Open MPI logo

Open MPI User's Mailing List Archives

  |   Home   |   Support   |   FAQ   |   all Open MPI User's mailing list

Subject: [OMPI users] openmpi+sge
From: Jaime Perea (jaime.perea_at_[hidden])
Date: 2008-10-02 09:37:16


Hello,

I am having some problems with a combination of openmpi+sge6.2

Currently I'm working with the 1.3a1r19666 openmpi release and the
myrinet gm libraries (2.1.19) but the problem was the same with the
prior 1.3 version. In short, I'm able to send jobs to a que via qrsh,
more or less this way,

qrsh -cwd -V -q para -pe orte 6 mpirun -np 6 ctiming

ctiming is a small test program and in this way it works, but if I try to
send the same task by using qsub on a script like this one

#!/bin/sh
#$ -pe orte 6
#$ -q para
#$ -cwd
#
mpirun -np $NSLOTS /model/jaime/ctiming

It fails with a message like this,
..............

error reading job context from "qlogin_starter"
--------------------------------------------------------------------------
A daemon (pid 11207) died unexpectedly with status 1 while attempting
to launch so we are aborting.

There may be more information reported by the environment (see above).
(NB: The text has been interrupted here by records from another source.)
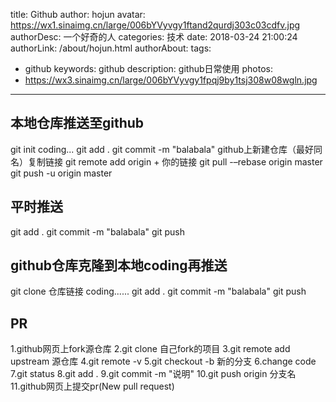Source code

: title: Github
author: hojun
avatar: https://wx1.sinaimg.cn/large/006bYVyvgy1ftand2qurdj303c03cdfv.jpg
authorDesc: 一个好奇的人
categories: 技术
date: 2018-03-24 21:00:24
authorLink: /about/hojun.html
authorAbout:
tags:
 - github
keywords: github
description: github日常使用
photos:
 - https://wx3.sinaimg.cn/large/006bYVyvgy1fpqj9by1tsj308w08wgln.jpg
---
## 本地仓库推送至github
git init
coding...
git add . 
git commit -m "balabala"
github上新建仓库（最好同名）复制链接
git remote add origin + 你的链接
git pull -–rebase origin master
git push -u origin master

## 平时推送
git add . 
git commit -m "balabala"
git push

## github仓库克隆到本地coding再推送
git clone 仓库链接
coding......
git add . 
git commit -m "balabala"
git push

## PR
1.github网页上fork源仓库
2.git clone 自己fork的项目
3.git remote add upstream 源仓库
4.git remote -v
5.git checkout -b 新的分支
6.change code
7.git status
8.git add .
9.git commit -m "说明"
10.git push origin 分支名
11.github网页上提交pr(New pull request)
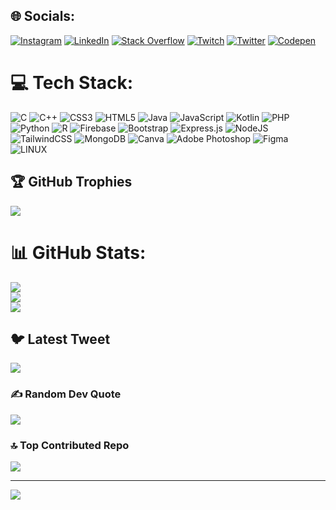 <!-- # 💫 About Me:
🔭 I’m currently working on MERN Project<br> -->


## 🌐 Socials:
<!-- [![Facebook](https://img.shields.io/badge/Facebook-%231877F2.svg?logo=Facebook&logoColor=white)]([https://facebook.com/ludeesha.anjalee.1](https://web.facebook.com/ludeesha.anjalee.1))  -->
[![Instagram](https://img.shields.io/badge/Instagram-%23E4405F.svg?logo=Instagram&logoColor=white)](https://instagram.com/l_anjalee) [![LinkedIn](https://img.shields.io/badge/LinkedIn-%230077B5.svg?logo=linkedin&logoColor=white)](https://linkedin.com/in/) [![Stack Overflow](https://img.shields.io/badge/-Stackoverflow-FE7A16?logo=stack-overflow&logoColor=white)]([https://stackoverflow.com/users/ludeesha-anjalee](https://stackoverflow.com/users/21601043/ludeesha-anjalee)) [![Twitch](https://img.shields.io/badge/Twitch-%239146FF.svg?logo=Twitch&logoColor=white)](https://twitch.tv/ludeeshaa) [![Twitter](https://img.shields.io/badge/Twitter-%231DA1F2.svg?logo=Twitter&logoColor=white)](https://twitter.com/LudeeshaA) [![Codepen](https://img.shields.io/badge/Codepen-000000?style=for-the-badge&logo=codepen&logoColor=white)](https://codepen.io/@AnjaleeL) 

# 💻 Tech Stack:
![C](https://img.shields.io/badge/c-%2300599C.svg?style=plastic&logo=c&logoColor=white) ![C++](https://img.shields.io/badge/c++-%2300599C.svg?style=plastic&logo=c%2B%2B&logoColor=white) ![CSS3](https://img.shields.io/badge/css3-%231572B6.svg?style=plastic&logo=css3&logoColor=white) ![HTML5](https://img.shields.io/badge/html5-%23E34F26.svg?style=plastic&logo=html5&logoColor=white) ![Java](https://img.shields.io/badge/java-%23ED8B00.svg?style=plastic&logo=java&logoColor=white) ![JavaScript](https://img.shields.io/badge/javascript-%23323330.svg?style=plastic&logo=javascript&logoColor=%23F7DF1E) ![Kotlin](https://img.shields.io/badge/kotlin-%230095D5.svg?style=plastic&logo=kotlin&logoColor=white) ![PHP](https://img.shields.io/badge/php-%23777BB4.svg?style=plastic&logo=php&logoColor=white) ![Python](https://img.shields.io/badge/python-3670A0?style=plastic&logo=python&logoColor=ffdd54) ![R](https://img.shields.io/badge/r-%23276DC3.svg?style=plastic&logo=r&logoColor=white) ![Firebase](https://img.shields.io/badge/firebase-%23039BE5.svg?style=plastic&logo=firebase) ![Bootstrap](https://img.shields.io/badge/bootstrap-%23563D7C.svg?style=plastic&logo=bootstrap&logoColor=white) ![Express.js](https://img.shields.io/badge/express.js-%23404d59.svg?style=plastic&logo=express&logoColor=%2361DAFB) ![NodeJS](https://img.shields.io/badge/node.js-6DA55F?style=plastic&logo=node.js&logoColor=white) ![TailwindCSS](https://img.shields.io/badge/tailwindcss-%2338B2AC.svg?style=plastic&logo=tailwind-css&logoColor=white) ![MongoDB](https://img.shields.io/badge/MongoDB-%234ea94b.svg?style=plastic&logo=mongodb&logoColor=white) ![Canva](https://img.shields.io/badge/Canva-%2300C4CC.svg?style=plastic&logo=Canva&logoColor=white) ![Adobe Photoshop](https://img.shields.io/badge/adobephotoshop-%2331A8FF.svg?style=plastic&logo=adobephotoshop&logoColor=white) 	![Figma](https://img.shields.io/badge/figma-%23F24E1E.svg?style=plastic&logo=figma&logoColor=white) ![LINUX](https://img.shields.io/badge/Linux-FCC624?style=plastic&logo=linux&logoColor=black)


## 🏆 GitHub Trophies
![](https://github-profile-trophy.vercel.app/?username=AnjaleeL&theme=darkhub&no-frame=true&no-bg=true&margin-w=4)




# 📊 GitHub Stats:
![](https://github-readme-stats.vercel.app/api?username=AnjaleeL&theme=midnight-purple&hide_border=true&include_all_commits=true&count_private=true)<br/>
![](https://github-readme-streak-stats.herokuapp.com/?user=AnjaleeL&theme=midnight-purple&hide_border=true)<br/>
![](https://github-readme-stats.vercel.app/api/top-langs/?username=AnjaleeL&theme=midnight-purple&hide_border=true&include_all_commits=true&count_private=true&layout=compact)



## 🐦 Latest Tweet
[![](https://gtce.itsvg.in/api?username=LudeeshaA)](https://github.com/VishwaGauravIn/github-twitter-card-embed)

### ✍️ Random Dev Quote
![](https://quotes-github-readme.vercel.app/api?type=horizontal&theme=radical)

### 🔝 Top Contributed Repo
![](https://github-contributor-stats.vercel.app/api?username=AnjaleeL&limit=5&theme=dark&combine_all_yearly_contributions=true)

<!-- ### 😂 Random Dev Meme
<img src="https://rm.up.railway.app/" width="512px"/> -->

---
[![](https://visitcount.itsvg.in/api?id=AnjaleeL&icon=5&color=12)](https://visitcount.itsvg.in)
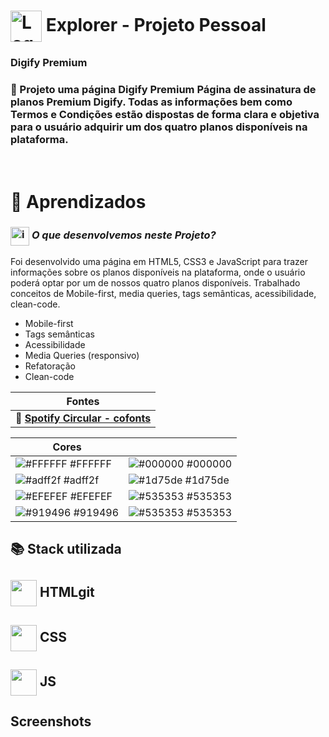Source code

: # <img src="https://imgur.com/X4HdxWx.png"  width="50px" align="center" alt="Logo Explorer em formato de Hexagono Azul com detalhes azul claro"> Explorer - Projeto Pessoal

### **Digify Premium**

### 📌  Projeto uma página **Digify Premium**  Página de assinatura de planos Premium Digify. Todas as informações bem como Termos e Condições estão dispostas de forma clara e objetiva para o usuário adquirir um dos quatro planos disponíveis na plataforma.

# <br>:book: Aprendizados

### <img src="https://imgur.com/VhTBbHg.png" alt="imagem de um notebook" align="center" width="30px"> _**O que desenvolvemos neste Projeto?**_

 Foi desenvolvido uma página em HTML5, CSS3 e JavaScript para trazer informações sobre os planos disponíveis na plataforma, onde o usuário poderá optar por um de nossos quatro planos disponíveis. Trabalhado conceitos de Mobile-first, media queries, tags semânticas, acessibilidade, clean-code.

-  Mobile-first
-  Tags semânticas
-  Acessibilidade
-  Media Queries (responsivo)
-  Refatoração
-  Clean-code

| **Fontes** |
| ----------------- | 
| 🔗 **[Spotify Circular - cofonts](https://cofonts.com/circular-font/)** |
    

| **Cores**               |                                                 |
| ----------------- | ---------------------------------------------------------------- |
| ![#FFFFFF](https://via.placeholder.com/12/#FFFFFF?text=+) #FFFFFF | ![#000000](http://via.placeholder.com/12/000000?text=+) #000000 |      
| ![#adff2f](http://via.placeholder.com/12/adff2f?text=+) #adff2f    | ![#1d75de](http://via.placeholder.com/12/1d75de?text=+) #1d75de | 
| ![#EFEFEF](http://via.placeholder.com/12/EFEFEF?text=+) #EFEFEF    | ![#535353](http://via.placeholder.com/12/535353?text=+) #535353  | 
| ![#919496](http://via.placeholder.com/12/919496?text=+) #919496    | ![#535353](http://via.placeholder.com/12/535353?text=+) #535353  | 


## 📚 Stack utilizada

## <img src="https://imgur.com/JvOmHZg.png" width="42px" align="center">  **HTML**git
## <img src="https://imgur.com/dsdsHjr.png" width="42px" align="center">  **CSS**
## <img src="" width="42px" align="center">  **JS**


## Screenshots

<img src="">

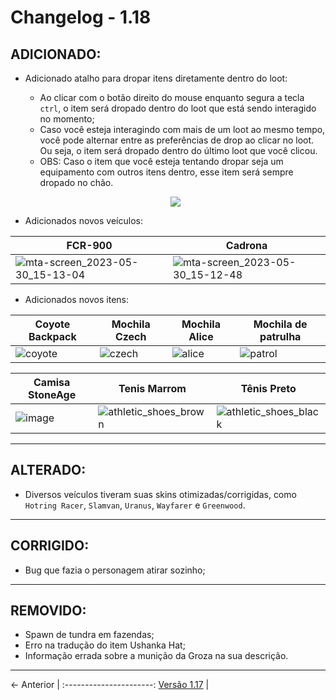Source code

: # Changelog - 1.18

## **ADICIONADO**:
- Adicionado atalho para dropar itens diretamente dentro do loot:
  - Ao clicar com o botão direito do mouse enquanto segura a tecla `ctrl`, o item será dropado dentro do loot que está sendo interagido no momento;
  - Caso você esteja interagindo com mais de um loot ao mesmo tempo, você pode alternar entre as preferências de drop ao clicar no loot. Ou seja, o item será dropado dentro do último loot que você clicou. 
  - OBS: Caso o item que você esteja tentando dropar seja um equipamento com outros itens dentro, esse item será sempre dropado no chão.
  
  <p align="center">
    <img src="https://github.com/StoneAgeMTA/dayz-releases/assets/89032856/c19d714a-a646-4fb7-bc51-79dbb645e8b0" />
  </p>
- Adicionados novos veículos:
  
| FCR-900 | Cadrona |
|------------------|-----------------|
| ![mta-screen_2023-05-30_15-13-04](https://github.com/StoneAgeMTA/dayz-releases/assets/89032856/382e9086-38a3-4694-b6e6-750df9023430)| ![mta-screen_2023-05-30_15-12-48](https://github.com/StoneAgeMTA/dayz-releases/assets/89032856/13fe76be-5948-4dee-93b5-47d2c80a7598)

- Adicionados novos itens:
  
| Coyote Backpack | Mochila Czech | Mochila Alice | Mochila de patrulha
|------------------|-----------------|-----------------|-----------------|
| ![coyote](https://github.com/StoneAgeMTA/dayz-releases/assets/89032856/32373f63-f0d3-4a25-a2f7-1c48d4f30af2) | ![czech](https://github.com/StoneAgeMTA/dayz-releases/assets/89032856/93a666bb-02e4-4f57-b08b-2dbdc51dd894)  | ![alice](https://github.com/StoneAgeMTA/dayz-releases/assets/89032856/294b666a-d730-4e90-8d50-1d225d8783cd) | ![patrol](https://github.com/StoneAgeMTA/dayz-releases/assets/89032856/2448508f-c7df-4123-acc9-021b5f50d18b)

  
|  Camisa StoneAge | Tenis Marrom | Tênis Preto
|-----------------|-----------------|-----------------|
| ![image](https://github.com/StoneAgeMTA/dayz-releases/assets/89032856/a459485c-d20e-4496-b045-49f86a17d733)  |![athletic_shoes_brown](https://github.com/StoneAgeMTA/dayz-releases/assets/89032856/10e6480d-7358-46c8-af10-87f93757cd9e)| ![athletic_shoes_black](https://github.com/StoneAgeMTA/dayz-releases/assets/89032856/926bd839-d489-4e44-8e8e-1edaffe43969)

---

## **ALTERADO**:
- Diversos veículos tiveram suas skins otimizadas/corrigidas, como `Hotring Racer`, `Slamvan`, `Uranus`, `Wayfarer` e `Greenwood`.
---

## **CORRIGIDO**:
- Bug que fazia o personagem atirar sozinho;

---

## **REMOVIDO**:
- Spawn de tundra em fazendas;
- Erro na tradução do item Ushanka Hat;
- Informação errada sobre a munição da Groza na sua descrição.

---

← Anterior             | 
:----------------------:
[Versão 1.17](https://stoneagemta.com/releases/dayz/1.17) |

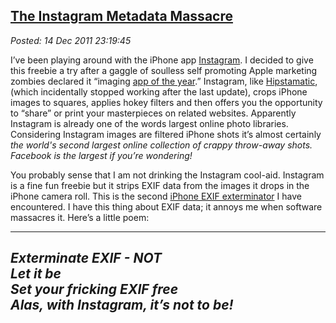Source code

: [The Instagram Metadata
Massacre](http://bakerjd99.wordpress.com/2011/12/14/the-instagram-metadata-massacre/)
-------------------------------------------------------------------------------------------------------------

*Posted: 14 Dec 2011 23:19:45*

I’ve been playing around with the iPhone app
[Instagram](http://itunes.apple.com/us/app/instagram/id389801252?mt=8).
I decided to give this freebie a try after a gaggle of soulless self
promoting Apple marketing zombies declared it “imaging [app of the
year](http://articles.businessinsider.com/2011-12-08/tech/30489467\_1\_android-apps-ipad).”
Instagram, like [Hipstamatic](http://hipstamatic.com/the\_app.html),
(which incidentally stopped working after the last update), crops iPhone
images to squares, applies hokey filters and then offers you the
opportunity to “share” or print your masterpieces on related websites.
Apparently Instagram is already one of the words largest online photo
libraries. Considering Instagram images are filtered iPhone shots it’s
almost certainly *the world's second largest online collection of crappy
throw-away shots. Facebook is the largest if you’re wondering!*

You probably sense that I am not drinking the Instagram cool-aid.
Instagram is a fine fun freebie but it strips EXIF data from the images
it drops in the iPhone camera roll. This is the second [iPhone EXIF
exterminator](http://bakerjd99.wordpress.com/2011/04/03/smugshot-metadata-mess/)
I have encountered. I have this thing about EXIF data; it annoys me when
software massacres it. Here’s a little poem:

----------------------------
*Exterminate EXIF - **NOT***\
*Let it be*\
*Set your fricking EXIF free*\
***Alas, with Instagram, it’s not to be!***
----------------------------



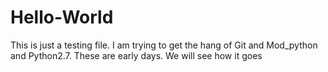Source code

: Hello-World
===========

This is just a testing file. I am trying to get the hang of Git and Mod_python and Python2.7.  These are early days.  We will see how it goes
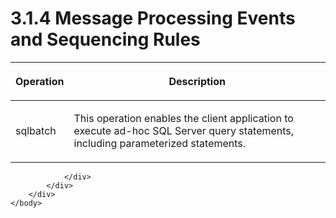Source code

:<html dir="LTR" xmlns:mshelp="http://msdn.microsoft.com/mshelp" xmlns:ddue="http://ddue.schemas.microsoft.com/authoring/2003/5" xmlns:xlink="http://www.w3.org/1999/xlink" xmlns:tool="http://www.microsoft.com/tooltip">
    <head>
        <meta http-equiv="Content-Type" content="text/html; CHARSET=utf-8"></meta>
        <meta name="save" content="history"></meta>
        <title>3.1.4 Message Processing Events and Sequencing Rules</title>
        <xml>
            <mshelp:toctitle title="3.1.4 Message Processing Events and Sequencing Rules"></mshelp:toctitle>
            <mshelp:rltitle title="[MS-SSNWS]: Message Processing Events and Sequencing Rules"></mshelp:rltitle>
            <mshelp:keyword index="A" term="9b99e257-51af-4e76-83a8-a38107cd8279"></mshelp:keyword>
            <mshelp:attr name="DCSext.ContentType" value="open specification"></mshelp:attr>
            <mshelp:attr name="AssetID" value="9b99e257-51af-4e76-83a8-a38107cd8279"></mshelp:attr>
            <mshelp:attr name="TopicType" value="kbRef"></mshelp:attr>
            <mshelp:attr name="DCSext.Title" value="[MS-SSNWS]: Message Processing Events and Sequencing Rules" />
        </xml>
    </head>
    <body>
        <div id="header">
            <h1 class="heading">3.1.4 Message Processing Events and Sequencing Rules</h1>
        </div>
        <div id="mainSection">
            <div id="mainBody">
                <div id="allHistory" class="saveHistory"></div>
                <div id="sectionSection0" class="section" name="collapseableSection">
                    

<table>
 <thead>
  <tr>
   <th>
   <p>Operation</p>
   </th>
   <th>
   <p>Description</p>
   </th>
  </tr>
 </thead>
 <tr>
  <td>
  <p>sqlbatch</p>
  </td>
  <td>
  <p>This operation enables the client application to
  execute ad-hoc SQL Server query statements, including parameterized
  statements.</p>
  </td>
 </tr>
</table>


                </div>
            </div>
        </div>
    </body>
</html>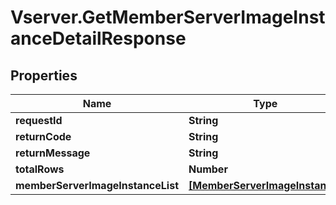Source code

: # Vserver.GetMemberServerImageInstanceDetailResponse

## Properties
Name | Type | Description | Notes
------------ | ------------- | ------------- | -------------
**requestId** | **String** |  | [optional] 
**returnCode** | **String** |  | [optional] 
**returnMessage** | **String** |  | [optional] 
**totalRows** | **Number** |  | [optional] 
**memberServerImageInstanceList** | [**[MemberServerImageInstance]**](MemberServerImageInstance.md) |  | [optional] 



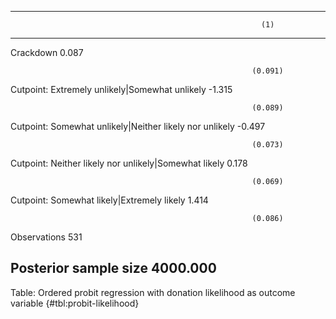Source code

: --------------------------------------------------------------------
                                                            (1)     
-------------------------------------------------------- -----------
 Crackdown                                                 0.087    
                                                                    
                                                          (0.091)   
                                                                    
 Cutpoint: Extremely unlikely|Somewhat unlikely            -1.315   
                                                                    
                                                          (0.089)   
                                                                    
 Cutpoint: Somewhat unlikely|Neither likely nor unlikely   -0.497   
                                                                    
                                                          (0.073)   
                                                                    
 Cutpoint: Neither likely nor unlikely|Somewhat likely     0.178    
                                                                    
                                                          (0.069)   
                                                                    
 Cutpoint: Somewhat likely|Extremely likely                1.414    
                                                                    
                                                          (0.086)   
                                                                    
 Observations                                               531     
                                                                    
 Posterior sample size                                    4000.000  
--------------------------------------------------------------------

Table: Ordered probit regression with donation likelihood as outcome variable {#tbl:probit-likelihood}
This may be because the daemon was unable to find all the needed shared
libraries on the remote node. You may set your LD_LIBRARY_PATH to have the
location of the shared libraries on the remote nodes and this will
automatically be forwarded to the remote nodes.

.............

I know that LD_LIBRARY_PATH is not the problem, since I checked that all
the environment is present.... any idea?

For previous releases of the sge and openmpi I was able to do them work
together with a few wrappers, but now the integration looks much better!
This happen only when sending openmpi jobs.

Thanks and all the best
 

---
           Jaime D. Perea Duarte. <jaime at iaa dot es>
             Linux registered user #10472
           Dep. Astrofisica Extragalactica.
           Instituto de Astrofisica de Andalucia (CSIC)
           Apdo. 3004, 18080 Granada, Spain.